Consigne 1.
Relevez tout ce que le texte sur l'influence des forêts affirme au sujet des petits torrents du troisième genre.
Consigne 2.
Prolongez le texte sur l'influence des forêts sur l'extinction des torrents après sa dernière phrase.

Texte à lire.

Influence des forêts sur l’extinction des torrents.

En examinant les bassins de réception des grands torrents éteints, on y découvre presque toujours des forêts, et le plus souvent des forêts épaisses.

On remarque aussi le long des versants boisés une multitude de petits torrents du troisième genre, qui paraissent comme étouffés sous la masse de la végétation, et sont complètement éteints. Or, cette seconde observation, qui peut être vérifiée ici par une multitude d’exemples, démontre un fait que la première ne permet que de soupçonner d’une manière assez vague : — c’est que les forêts sont capables de provoquer l’extinction d’un torrent déjà formé. — En effet, il est impossible d’admettre que ces petits torrents, creusés le plus souvent dans des terres meubles et friables, soient morts d’eux-mêmes, pour ainsi dire dès leur naissance, et par le seul effet de cet équilibre que nous avons expliqué au chap. XXIV.

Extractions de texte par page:
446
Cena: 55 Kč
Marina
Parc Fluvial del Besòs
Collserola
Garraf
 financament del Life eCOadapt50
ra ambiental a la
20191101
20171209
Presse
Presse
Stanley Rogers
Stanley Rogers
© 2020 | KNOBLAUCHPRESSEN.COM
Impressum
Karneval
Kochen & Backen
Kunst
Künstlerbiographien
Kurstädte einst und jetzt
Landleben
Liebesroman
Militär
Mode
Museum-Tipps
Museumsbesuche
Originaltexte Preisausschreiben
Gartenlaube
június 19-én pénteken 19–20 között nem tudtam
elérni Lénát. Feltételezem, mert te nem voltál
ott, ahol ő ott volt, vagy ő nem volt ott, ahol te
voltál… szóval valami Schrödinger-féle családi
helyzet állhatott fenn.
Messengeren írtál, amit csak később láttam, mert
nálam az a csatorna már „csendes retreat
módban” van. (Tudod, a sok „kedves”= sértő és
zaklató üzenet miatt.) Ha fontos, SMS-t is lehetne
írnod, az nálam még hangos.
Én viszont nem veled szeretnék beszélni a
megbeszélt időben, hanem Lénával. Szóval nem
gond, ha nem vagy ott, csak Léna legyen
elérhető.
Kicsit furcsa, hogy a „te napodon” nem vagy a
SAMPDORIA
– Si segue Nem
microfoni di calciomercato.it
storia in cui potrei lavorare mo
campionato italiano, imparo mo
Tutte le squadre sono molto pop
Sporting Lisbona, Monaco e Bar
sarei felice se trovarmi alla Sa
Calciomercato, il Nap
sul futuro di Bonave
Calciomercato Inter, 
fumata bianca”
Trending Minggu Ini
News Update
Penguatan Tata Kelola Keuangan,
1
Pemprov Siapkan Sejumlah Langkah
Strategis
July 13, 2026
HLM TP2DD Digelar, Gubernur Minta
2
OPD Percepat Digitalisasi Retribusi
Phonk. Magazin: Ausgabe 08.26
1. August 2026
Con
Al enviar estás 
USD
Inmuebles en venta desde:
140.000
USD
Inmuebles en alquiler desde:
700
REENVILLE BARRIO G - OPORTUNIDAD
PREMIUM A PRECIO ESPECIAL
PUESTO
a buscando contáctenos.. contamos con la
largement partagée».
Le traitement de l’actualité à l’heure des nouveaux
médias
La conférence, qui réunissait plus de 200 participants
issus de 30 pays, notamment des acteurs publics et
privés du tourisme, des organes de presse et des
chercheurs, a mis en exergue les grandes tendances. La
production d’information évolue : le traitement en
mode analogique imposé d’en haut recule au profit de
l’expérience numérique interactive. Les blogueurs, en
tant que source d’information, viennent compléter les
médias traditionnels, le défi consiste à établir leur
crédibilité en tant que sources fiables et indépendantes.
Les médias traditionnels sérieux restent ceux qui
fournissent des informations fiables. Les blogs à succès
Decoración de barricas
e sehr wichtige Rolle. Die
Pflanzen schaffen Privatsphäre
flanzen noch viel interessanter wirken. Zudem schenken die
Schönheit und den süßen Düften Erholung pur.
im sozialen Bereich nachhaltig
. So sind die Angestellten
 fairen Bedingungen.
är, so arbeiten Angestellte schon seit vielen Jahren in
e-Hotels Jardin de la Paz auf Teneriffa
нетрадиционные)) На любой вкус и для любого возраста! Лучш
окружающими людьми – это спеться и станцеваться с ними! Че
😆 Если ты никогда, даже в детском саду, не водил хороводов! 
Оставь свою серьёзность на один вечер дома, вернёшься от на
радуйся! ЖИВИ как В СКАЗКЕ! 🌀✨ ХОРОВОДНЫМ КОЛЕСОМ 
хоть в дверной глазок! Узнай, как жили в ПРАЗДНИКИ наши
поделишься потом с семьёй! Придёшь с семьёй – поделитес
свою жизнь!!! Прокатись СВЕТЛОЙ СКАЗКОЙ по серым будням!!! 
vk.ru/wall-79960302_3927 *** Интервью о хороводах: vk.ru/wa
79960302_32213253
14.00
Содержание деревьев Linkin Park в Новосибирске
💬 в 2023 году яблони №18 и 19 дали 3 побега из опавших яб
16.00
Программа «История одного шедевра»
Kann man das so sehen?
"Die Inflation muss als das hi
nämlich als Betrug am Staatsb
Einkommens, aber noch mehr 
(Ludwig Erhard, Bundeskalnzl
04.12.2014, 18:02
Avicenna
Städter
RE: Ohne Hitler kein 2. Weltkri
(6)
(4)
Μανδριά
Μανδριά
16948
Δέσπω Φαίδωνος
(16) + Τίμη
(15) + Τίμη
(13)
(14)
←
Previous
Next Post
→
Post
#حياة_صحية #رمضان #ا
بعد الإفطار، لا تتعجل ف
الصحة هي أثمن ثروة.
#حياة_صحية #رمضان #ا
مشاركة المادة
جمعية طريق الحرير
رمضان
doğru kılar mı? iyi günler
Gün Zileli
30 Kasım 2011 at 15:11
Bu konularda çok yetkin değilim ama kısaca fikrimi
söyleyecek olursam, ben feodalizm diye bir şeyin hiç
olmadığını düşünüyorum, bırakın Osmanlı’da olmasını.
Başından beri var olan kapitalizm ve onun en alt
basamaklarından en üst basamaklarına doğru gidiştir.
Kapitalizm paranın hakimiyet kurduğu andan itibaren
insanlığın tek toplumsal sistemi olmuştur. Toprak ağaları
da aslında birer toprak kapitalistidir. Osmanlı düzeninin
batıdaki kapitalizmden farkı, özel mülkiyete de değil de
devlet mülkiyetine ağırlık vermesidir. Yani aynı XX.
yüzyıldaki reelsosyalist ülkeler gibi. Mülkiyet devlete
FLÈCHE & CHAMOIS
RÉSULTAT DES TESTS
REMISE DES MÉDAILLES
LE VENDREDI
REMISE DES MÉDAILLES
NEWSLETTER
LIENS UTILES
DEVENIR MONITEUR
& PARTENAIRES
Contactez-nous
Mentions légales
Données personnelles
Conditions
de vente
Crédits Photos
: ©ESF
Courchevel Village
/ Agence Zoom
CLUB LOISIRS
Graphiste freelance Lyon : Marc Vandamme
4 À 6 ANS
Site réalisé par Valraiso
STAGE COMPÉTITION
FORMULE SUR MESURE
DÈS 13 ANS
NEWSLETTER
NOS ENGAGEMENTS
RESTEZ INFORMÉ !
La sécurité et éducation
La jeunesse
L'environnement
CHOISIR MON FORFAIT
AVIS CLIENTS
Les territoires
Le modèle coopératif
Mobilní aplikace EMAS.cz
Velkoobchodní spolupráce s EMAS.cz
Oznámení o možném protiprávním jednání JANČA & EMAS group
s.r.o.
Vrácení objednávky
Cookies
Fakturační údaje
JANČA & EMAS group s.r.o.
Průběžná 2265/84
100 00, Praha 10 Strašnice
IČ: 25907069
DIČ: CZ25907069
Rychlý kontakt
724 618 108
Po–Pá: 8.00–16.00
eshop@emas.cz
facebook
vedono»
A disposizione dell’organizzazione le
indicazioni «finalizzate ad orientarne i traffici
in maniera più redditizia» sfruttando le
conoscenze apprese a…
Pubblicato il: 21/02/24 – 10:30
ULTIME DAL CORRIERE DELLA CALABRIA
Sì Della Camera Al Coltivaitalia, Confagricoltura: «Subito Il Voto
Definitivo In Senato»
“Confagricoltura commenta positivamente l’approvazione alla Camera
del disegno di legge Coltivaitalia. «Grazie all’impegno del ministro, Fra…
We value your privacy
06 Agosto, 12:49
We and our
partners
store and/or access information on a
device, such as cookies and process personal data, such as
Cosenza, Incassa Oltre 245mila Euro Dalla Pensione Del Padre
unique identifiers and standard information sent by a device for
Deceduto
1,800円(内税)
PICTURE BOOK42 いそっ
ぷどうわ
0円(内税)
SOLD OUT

Résultat 1.
- Ils se trouvent en multitude le long des versants boisés.
- Ils paraissent comme étouffés sous la masse de la végétation.
- Ils sont complètement éteints.
- Ils sont creusés le plus souvent dans des terres meubles et friables.
- Il est impossible d'admettre qu'ils soient morts d'eux-mêmes, dès leur naissance, par le seul effet de l'équilibre expliqué au chapitre XXIV.

Résultat 2.
La stabilité ne peut s’établir aussi vite sur des lits qui sont à peine formés, et au milieu de terrains qui offrent encore tant d’aliments à l’érosion des eaux ; c’est une œuvre qui demande du temps, et qui n’est entièrement consommée que lorsque la montagne a été rongée au vif jusqu’à ses dernières cimes.

Mais passons de suite à des preuves plus décisives. — Parmi le grand nombre de torrents éteints, dont les bassins sont boisés, il en est dont les forêts ont subi la loi commune, et sont tombées en partie sous la cognée des habitants. — Eh bien ! le résultat de ces déboisements a été de rallumer la violence des torrents qui n’était qu’assoupie. — On a vu ainsi de paisibles ruisseaux faire place à de fougueux torrents, que la chute des bois avait réveillés de leur long sommeil, et qui vomissaient de nouvelles masses de déjections, sur des lits cultivés sans défiance depuis un temps immémorial. — C’est ce qu’on a remarqué surtout après les déboisements excessifs qui suivirent les premières années de la révolution : les ravages de plusieurs grands torrents ne datent que de cette époque[1]. — La même observation a aussi été faite dans les Basses-Alpes.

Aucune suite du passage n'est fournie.